O espetáculo A Aforista, monólogo de Marcos Damaceno protagonizado por Rosana Stavis, é um convite ao mergulho na loucura inerente aos artistas. O espetáculo é a segunda parte de uma trilogia da Cia Stavis Damaceno, e dá sequência a Árvores Abatidas ou Para Luis Melo, num trabalho que, segundo o diretor, explora as possibilidades artísticas do escritor austríaco Thomas Bernhard, morto em 1989.
De forma semelhante à primeira peça, A Aforista (que fez curta temporada no Teatro Zé Maria, em Curitiba, e deve seguir uma trajetória nacional) mistura drama e comédia para adentrar no universo artístico e às demandas (impostas, imaginadas, sonhadas) a quem é “acometido” pela arte.
Em um cenário sombrio, uma mulher caminha enquanto pensa (embora ela esteja parada o tempo todo ao centro do palco, como uma árvore. Seus braços, inclusive, estão posicionados como se lembrassem galhos). Sua roupa é toda preta, sugerindo luto, enquanto seus cabelos estão inteiramente desgrenhados – de certa forma, mencionando seu estado mental.
Ela recorda de seu passado e de seus dois amigos, Polacovski e John Marcos Martins. Os três são pianistas que se conheceram na faculdade, muito tempo antes. Ao mesmo tempo, ao lado da mulher, no palco, estão dois pianistas (Sérgio Justen e Rodrigo Henrique) que não se olham, mas se revezam tocando trechos que acompanham a tensão crescente na história que é ali contada.
A personagem de Rosana Stavis pontua a genialidade artística com a banalidade dos clichês, ainda assim presentes mesmo nas melhores obras.

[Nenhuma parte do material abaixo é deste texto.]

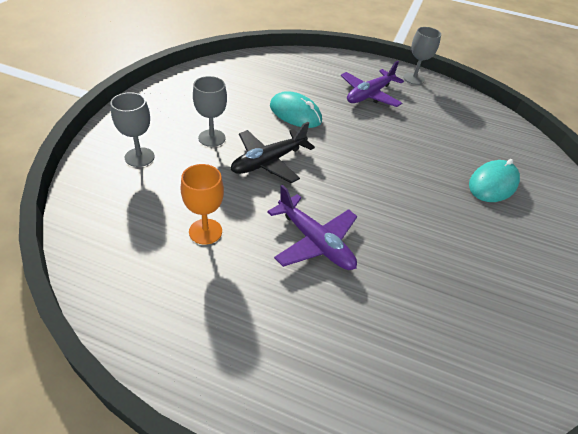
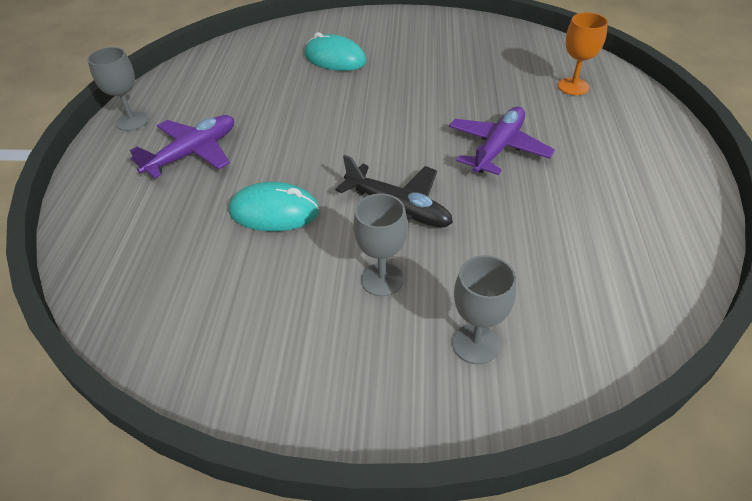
camera: 100 degrees left, 0 degrees up
(205, 231) = (549, 226): orange goblet -> orange goblet (573, 86)
(295, 113) = (274, 211): turquoise mouse -> turquoise mouse turned 75 degrees clockwise
(369, 95) = (193, 153): purple plane -> purple plane turned 75 degrees counterclockwise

Sabemos logo no início que Polacovski está morto. A mulher então entra em seus devaneios – esclarecendo que o espaço que o público pisa é o mental. “Andando vamos resolvendo as confusões e perturbações do pensamento, penso, enquanto ando”, reflete a mulher, enquanto resolve se vai ou não ao enterro do antigo amigo.
Logo vamos entendendo que ela está envolta em suas digressões contaminadas pelo princípio da loucura que define as atividades artísticas (“é para isso que servem os artistas, para dar ao mundo a dose de loucura que o mundo precisa”), embora ninguém saiba bem o que elas são. Dentre estes desvarios, está o sonho de se tornar o maior músico que existe, a sede pela fama e a resiliência para lidar com a frustração de nunca atingir tal objetivo.
A interpretação potente de Rosana Stavis
Tal como ocorria em Árvores Abatidas ou Para Luis Melo, aqui temos mais uma vez um gosto no palco do trabalho magistral de Rosana Stavis, certamente uma das maiores atrizes do teatro no Brasil (ela está indicada ao Prêmio APCA 2023 como Melhor Atriz, e a peça concorre como Melhor Espetáculo). Sua performance é fundamental para conseguir nos arrastar à sensação de insanidade e alucinação que passa na mente de uma mulher apelidada de “aforista” pelos dois amigos pianistas.
O título da peça, inclusive, revela também a intenção de humor do texto de Marcos Damaceno: chama-se aforismos as “frases de calendário”, as sentenças breves que tendem a carregar algum tipo de julgamento moral e que costumam circular e ser facilmente lembradas. A personagem de Stavis, ao ser denominada deste modo pelos amigos, parece pontuar uma possível relação entre a genialidade artística e a banalidade dos clichês – que, ainda assim, estariam presentes mesmo nas obras mais sublimes.
Stavis fala em certo momento da peça: “a gente fala não para comunicar ou informar, mas para tentar dissolver nossas angústias em palavras”. Há aqui uma certa provocação acerca da acessibilidade da arte – que, mesmo que pretenda ser icônica e perene, não perde (ou ao menos não deveria perder) o contato com o seu público.
Ao misturar obviedade e complexidade, sanidade e loucura, humor e desespero (observe o jeito espetacular que choro e riso se misturam na performance de Rosana Stavis), A Aforista está entre os grandes espetáculos teatrais dos últimos anos.